Coming from a family with a long tradition in martial arts, Grandmaster Nam Anh was introduced to the Shaolin martial way by his grandfather from an early age.

In 1959, he began the study of Wu Tang under the supervision of Grandmaster Kwan Say Ming.

Following a selective admission as a member of the Ching Woo International Martial Arts Association, a combination of circumstances led him to meet the Grand Taoist Chuong Tchong Fu. This coincidence led him to follow an intensive Wu Tang training in a pagoda located in the Vung Tau Mountains from 1967 to 1969.

From 1969 to 1975, he studied Wing Chun.

As a disciple of Master Ho Hai Long (Nguyen Duy Hai of his real name), who himself inherited the teachings of Grandmaster Nguyen Te Cong. It was also around this time that Mr. Nam Anh and Mr. Ho Hai Long founded the Chan-Chi-Tao School, which means the path of meditation.

Later, a karmic hazard introduced him to the Grandmaster Hang Van Giai at Chi-Hoa Concentration Camp.

LISTED ENTRIES —
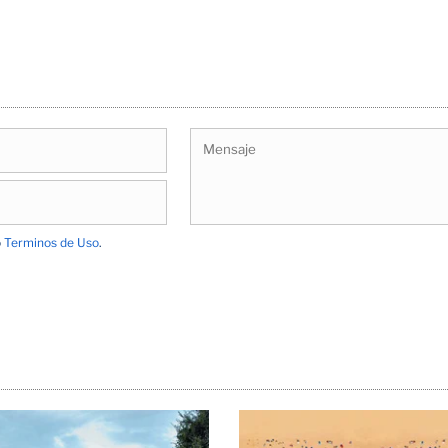
o
Terminos de Uso
.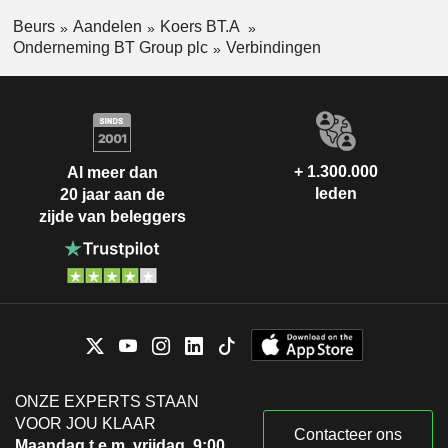
Beurs
Aandelen
Koers BT.A
Onderneming BT Group plc
Verbindingen
+ 1.300.000
Al meer dan
leden
20 jaar aan de
zijde van beleggers
ONZE EXPERTS STAAN
VOOR JOU KLAAR
Contacteer ons
Maandag t.e.m. vrijdag, 9:00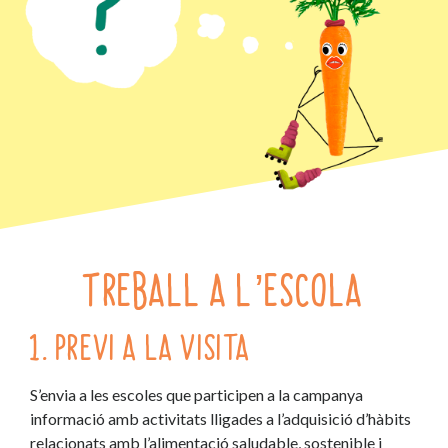
TREBALL A L’ESCOLA
1. PREVI A LA VISITA
S’envia a les escoles que participen a la campanya
informació amb activitats lligades a l’adquisició d’hàbits
relacionats amb l’alimentació saludable, sostenible i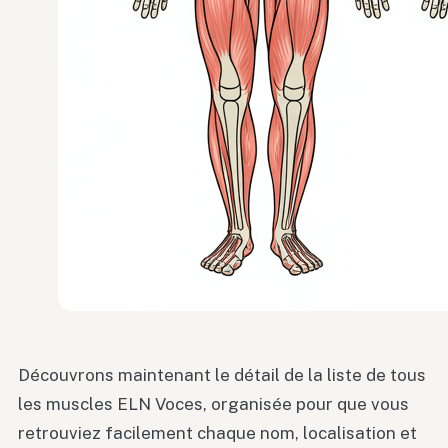
Découvrons maintenant le détail de la liste de tous
les muscles ELN Voces, organisée pour que vous
retrouviez facilement chaque nom, localisation et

EXERCISE SET —
(A) Using the text about Grandmaster Nam Anh, answer these:
(i) In what year did he start studying Wu Tang under Grandmaster Kwan Say Ming?
(ii) Where was the pagoda in which he trained intensively in Wu Tang?
(iii) What does the name of the Chan-Chi-Tao School mean?
(B) Repeat word for word the part of the text about Grandmaster Nam Anh starting at "Coming from a" and ending at "Kwan Say Ming.".

TASK SOLUTIONS —
(A)
(i) 1959
(ii) In the Vung Tau Mountains
(iii) The path of meditation

(B)
Coming from a family with a long tradition in martial arts, Grandmaster Nam Anh was introduced to the Shaolin martial way by his grandfather from an early age.

In 1959, he began the study of Wu Tang under the supervision of Grandmaster Kwan Say Ming.